The next couple of months will also bring us Marvel Vs Capcom 2 to Live Arcade, and hopefully a PAL release of King of Fighters 12, both of which will hopefully involve further attempts by the same companies to better their online fighting experiences, so there is some hope at least. Oh and I’m certainly not forgetting SSF2T HD Remix! Taken as a whole package, including the netcode, HD Remix is still the best fighting game around, and one I cannot ever foresee leaving behind.

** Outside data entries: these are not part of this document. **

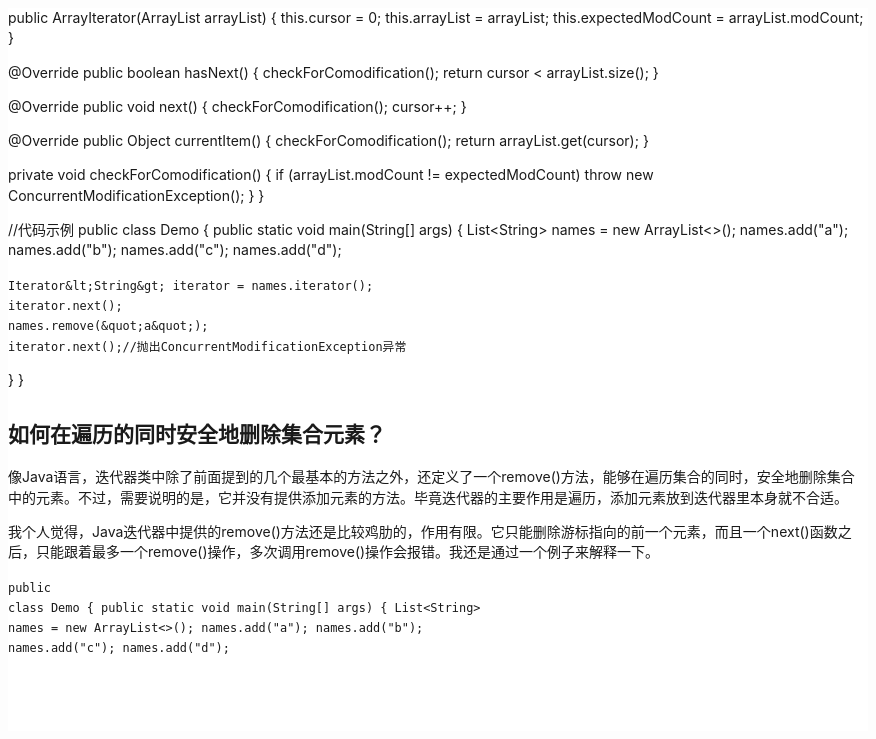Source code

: 
  public ArrayIterator(ArrayList arrayList) {
    this.cursor = 0;
    this.arrayList = arrayList;
    this.expectedModCount = arrayList.modCount;
  }

  @Override
  public boolean hasNext() {
    checkForComodification();
    return cursor &lt; arrayList.size();
  }

  @Override
  public void next() {
    checkForComodification();
    cursor++;
  }

  @Override
  public Object currentItem() {
    checkForComodification();
    return arrayList.get(cursor);
  }
  
  private void checkForComodification() {
    if (arrayList.modCount != expectedModCount)
        throw new ConcurrentModificationException();
  }
}

//代码示例
public class Demo {
  public static void main(String[] args) {
    List&lt;String&gt; names = new ArrayList&lt;&gt;();
    names.add(&quot;a&quot;);
    names.add(&quot;b&quot;);
    names.add(&quot;c&quot;);
    names.add(&quot;d&quot;);

    Iterator&lt;String&gt; iterator = names.iterator();
    iterator.next();
    names.remove(&quot;a&quot;);
    iterator.next();//抛出ConcurrentModificationException异常
  }
}
</code></pre><h2>如何在遍历的同时安全地删除集合元素？</h2><p>像Java语言，迭代器类中除了前面提到的几个最基本的方法之外，还定义了一个remove()方法，能够在遍历集合的同时，安全地删除集合中的元素。不过，需要说明的是，它并没有提供添加元素的方法。毕竟迭代器的主要作用是遍历，添加元素放到迭代器里本身就不合适。</p><p>我个人觉得，Java迭代器中提供的remove()方法还是比较鸡肋的，作用有限。它只能删除游标指向的前一个元素，而且一个next()函数之后，只能跟着最多一个remove()操作，多次调用remove()操作会报错。我还是通过一个例子来解释一下。</p><pre><code>public class Demo {
  public static void main(String[] args) {
    List&lt;String&gt; names = new ArrayList&lt;&gt;();
    names.add(&quot;a&quot;);
    names.add(&quot;b&quot;);
    names.add(&quot;c&quot;);
    names.add(&quot;d&quot;);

There are also yet more games that are leaving a bitter taste of absence for me though. Both Virtual On Oratorio Tangram and BlazBlue are games I’d love to be playing and would be hugely excited about. However VOOT is awaiting a decent twin stick controller to be available to me – in the UK – before it actually becomes worth playing! But at least Hori are planning to manufacture one in Japan, so I have some hopes I’ll be able to pick up one and get a chance to play this game online (although it apparently suffers from the same netcode failings as the SNK games.. *sigh*). BlazBlue is incredibly frustrating for me, thanks to my old enemies: Region lock-out disks, and No PAL release whatsoever. Now this situation has occured before – for one of my potential favourite XBox 360 games, All-Pro Football 2k8, which was why I’d originally purchased an NTSC American 360 Elite… however when it RROD’d on me, I was left with a fixed PAL UK model instead, so I’m now unable to play 2k8. The same has happened with a few other games, notably Japan-only ones though (like Super Robot Wars XO), and now its the case with BlazBlue too. This is always a pretty irritating state of affairs, but it causes RAGE GAUGE levels of annoyance when you can actually ‘see’ your friends on your XBox Live friends list playing it!
It just brings home how utterly retarded and ass-backwards region lock-outs for non-global release games are – they are literally just refusing to take my money, pointlessly. As long as it gets released at some point though, I won’t be too upset, as I do have plenty enough other games to be playing. 🙂 So in some ways this is a good time for it not to be released. But the problem is that when it does eventually come out in the UK, I’ll be hopelessly behind the learning curve compared to the top players (not that it’s at all certain I’d ever be competitive at it anyway!), and I’ll be really upset if we don’t get an equivalent collectors edition set as the USA and Asia got, because the idea of a tutorial DVD included with the game is one of the things that particularly drew me into potentially getting into this game much more seriously than I otherwise would. I’m also irritated by the total lack of information on this, because I’d be quite tempted to try and get ahold of another NTSC 360 if this game isn’t going to receive a PAL release sometime soon.
Anyway, I don’t want to grumble too much, because the main point of this post was just to say “yay, I was right!” when it comes to the rejuvenation of the 2d fighting game scene – there’s never been so many great reasons NOT to play SF4!